### Activity
Where the line with "right wrist: (625, 492, -32)" appears below, start writing out lines exactly, and finish with the line with "right hip: (710, 445, 0)", which is included; write out nothing else.

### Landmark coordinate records

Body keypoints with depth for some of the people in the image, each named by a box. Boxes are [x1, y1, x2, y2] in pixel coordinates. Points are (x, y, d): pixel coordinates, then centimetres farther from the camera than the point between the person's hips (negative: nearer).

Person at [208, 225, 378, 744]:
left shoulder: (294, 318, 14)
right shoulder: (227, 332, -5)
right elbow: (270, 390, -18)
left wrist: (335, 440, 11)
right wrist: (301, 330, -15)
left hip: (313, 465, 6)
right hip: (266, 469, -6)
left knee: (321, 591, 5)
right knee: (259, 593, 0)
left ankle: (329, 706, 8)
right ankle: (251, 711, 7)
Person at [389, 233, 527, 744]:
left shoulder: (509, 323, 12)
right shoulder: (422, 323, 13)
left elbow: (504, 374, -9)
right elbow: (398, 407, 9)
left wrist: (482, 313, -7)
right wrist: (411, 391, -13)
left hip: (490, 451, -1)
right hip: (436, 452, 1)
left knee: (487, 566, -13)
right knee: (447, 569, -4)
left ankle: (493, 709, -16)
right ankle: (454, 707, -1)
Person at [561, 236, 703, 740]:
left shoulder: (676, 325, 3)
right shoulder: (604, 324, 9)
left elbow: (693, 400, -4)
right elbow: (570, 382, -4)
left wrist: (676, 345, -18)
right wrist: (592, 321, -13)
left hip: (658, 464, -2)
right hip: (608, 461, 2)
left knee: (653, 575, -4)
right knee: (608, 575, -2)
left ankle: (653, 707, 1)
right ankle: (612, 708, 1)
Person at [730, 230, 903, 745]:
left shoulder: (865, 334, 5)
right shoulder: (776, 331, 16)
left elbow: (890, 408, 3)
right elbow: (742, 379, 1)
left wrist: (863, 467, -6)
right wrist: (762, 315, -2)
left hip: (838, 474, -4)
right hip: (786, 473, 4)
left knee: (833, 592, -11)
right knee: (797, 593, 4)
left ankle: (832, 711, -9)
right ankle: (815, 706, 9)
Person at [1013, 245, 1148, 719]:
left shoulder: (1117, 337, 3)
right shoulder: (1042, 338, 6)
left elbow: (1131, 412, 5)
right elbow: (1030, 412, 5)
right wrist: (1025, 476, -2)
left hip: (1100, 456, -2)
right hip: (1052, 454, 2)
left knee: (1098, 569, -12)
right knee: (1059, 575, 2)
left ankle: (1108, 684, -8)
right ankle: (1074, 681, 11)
...
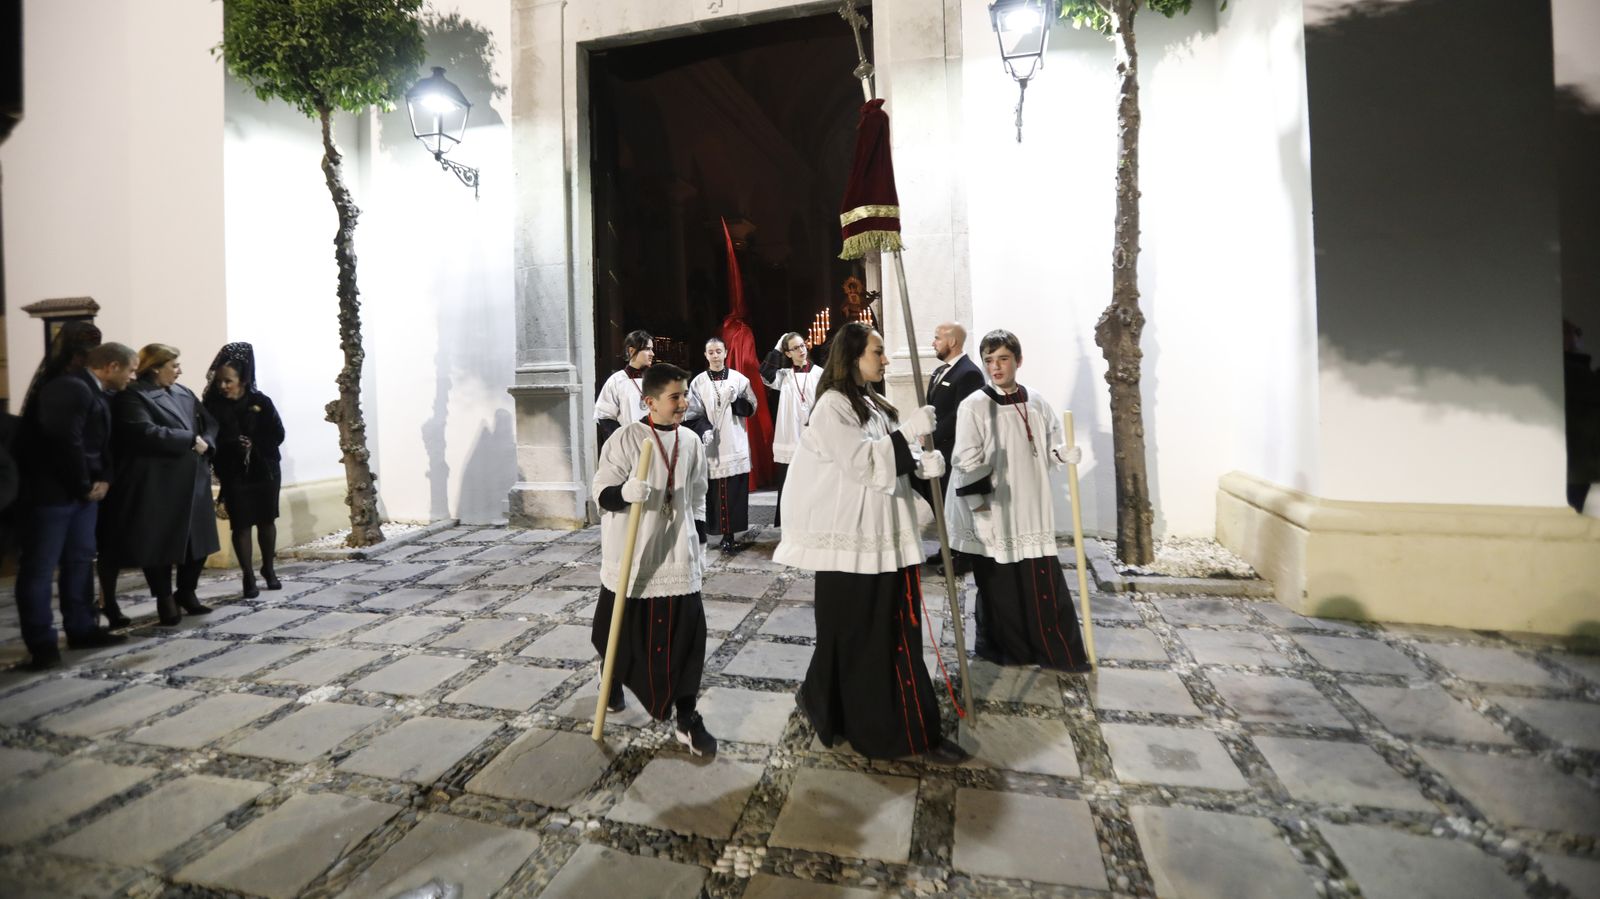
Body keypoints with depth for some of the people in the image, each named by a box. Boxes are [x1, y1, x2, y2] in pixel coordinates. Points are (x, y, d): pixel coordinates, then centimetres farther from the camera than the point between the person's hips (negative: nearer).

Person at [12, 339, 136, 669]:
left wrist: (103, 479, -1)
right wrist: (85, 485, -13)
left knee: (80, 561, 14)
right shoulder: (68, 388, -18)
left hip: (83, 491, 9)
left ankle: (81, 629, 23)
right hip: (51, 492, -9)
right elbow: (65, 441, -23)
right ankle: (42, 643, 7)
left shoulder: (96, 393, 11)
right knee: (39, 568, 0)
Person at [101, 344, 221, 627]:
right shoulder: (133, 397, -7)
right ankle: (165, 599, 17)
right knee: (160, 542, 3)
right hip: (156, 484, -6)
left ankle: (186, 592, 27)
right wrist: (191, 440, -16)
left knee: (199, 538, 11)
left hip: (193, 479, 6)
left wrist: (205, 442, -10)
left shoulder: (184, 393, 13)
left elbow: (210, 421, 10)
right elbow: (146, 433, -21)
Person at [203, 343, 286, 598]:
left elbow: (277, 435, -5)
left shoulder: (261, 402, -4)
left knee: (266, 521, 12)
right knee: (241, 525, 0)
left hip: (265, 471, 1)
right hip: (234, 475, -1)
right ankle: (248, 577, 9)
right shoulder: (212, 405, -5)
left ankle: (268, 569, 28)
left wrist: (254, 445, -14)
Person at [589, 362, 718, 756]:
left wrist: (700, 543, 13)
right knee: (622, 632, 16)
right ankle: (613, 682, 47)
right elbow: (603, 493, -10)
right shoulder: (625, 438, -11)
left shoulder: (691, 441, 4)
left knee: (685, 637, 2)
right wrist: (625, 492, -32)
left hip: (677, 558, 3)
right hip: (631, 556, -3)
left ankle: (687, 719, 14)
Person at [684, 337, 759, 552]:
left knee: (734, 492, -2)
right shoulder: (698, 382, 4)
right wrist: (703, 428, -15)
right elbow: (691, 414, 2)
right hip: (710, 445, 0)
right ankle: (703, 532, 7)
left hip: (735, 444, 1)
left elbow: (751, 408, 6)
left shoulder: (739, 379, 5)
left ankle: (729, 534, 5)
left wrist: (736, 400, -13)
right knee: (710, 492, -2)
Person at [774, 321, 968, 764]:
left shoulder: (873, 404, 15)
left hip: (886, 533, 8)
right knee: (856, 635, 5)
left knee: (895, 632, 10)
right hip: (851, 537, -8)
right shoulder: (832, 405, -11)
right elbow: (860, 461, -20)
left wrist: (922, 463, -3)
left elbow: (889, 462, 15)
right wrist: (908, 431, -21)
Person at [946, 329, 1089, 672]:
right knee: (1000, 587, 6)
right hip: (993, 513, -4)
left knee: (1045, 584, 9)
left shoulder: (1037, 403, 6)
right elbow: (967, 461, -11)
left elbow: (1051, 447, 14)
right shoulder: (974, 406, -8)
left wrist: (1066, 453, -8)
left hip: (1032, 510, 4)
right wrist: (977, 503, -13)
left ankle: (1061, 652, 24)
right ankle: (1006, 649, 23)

### The answer
right wrist: (625, 492, -32)
left hip: (677, 558, 3)
right hip: (631, 556, -3)
left ankle: (687, 719, 14)
Person at [684, 337, 759, 552]:
left knee: (734, 492, -2)
right shoulder: (698, 382, 4)
right wrist: (703, 428, -15)
right elbow: (691, 414, 2)
right hip: (710, 445, 0)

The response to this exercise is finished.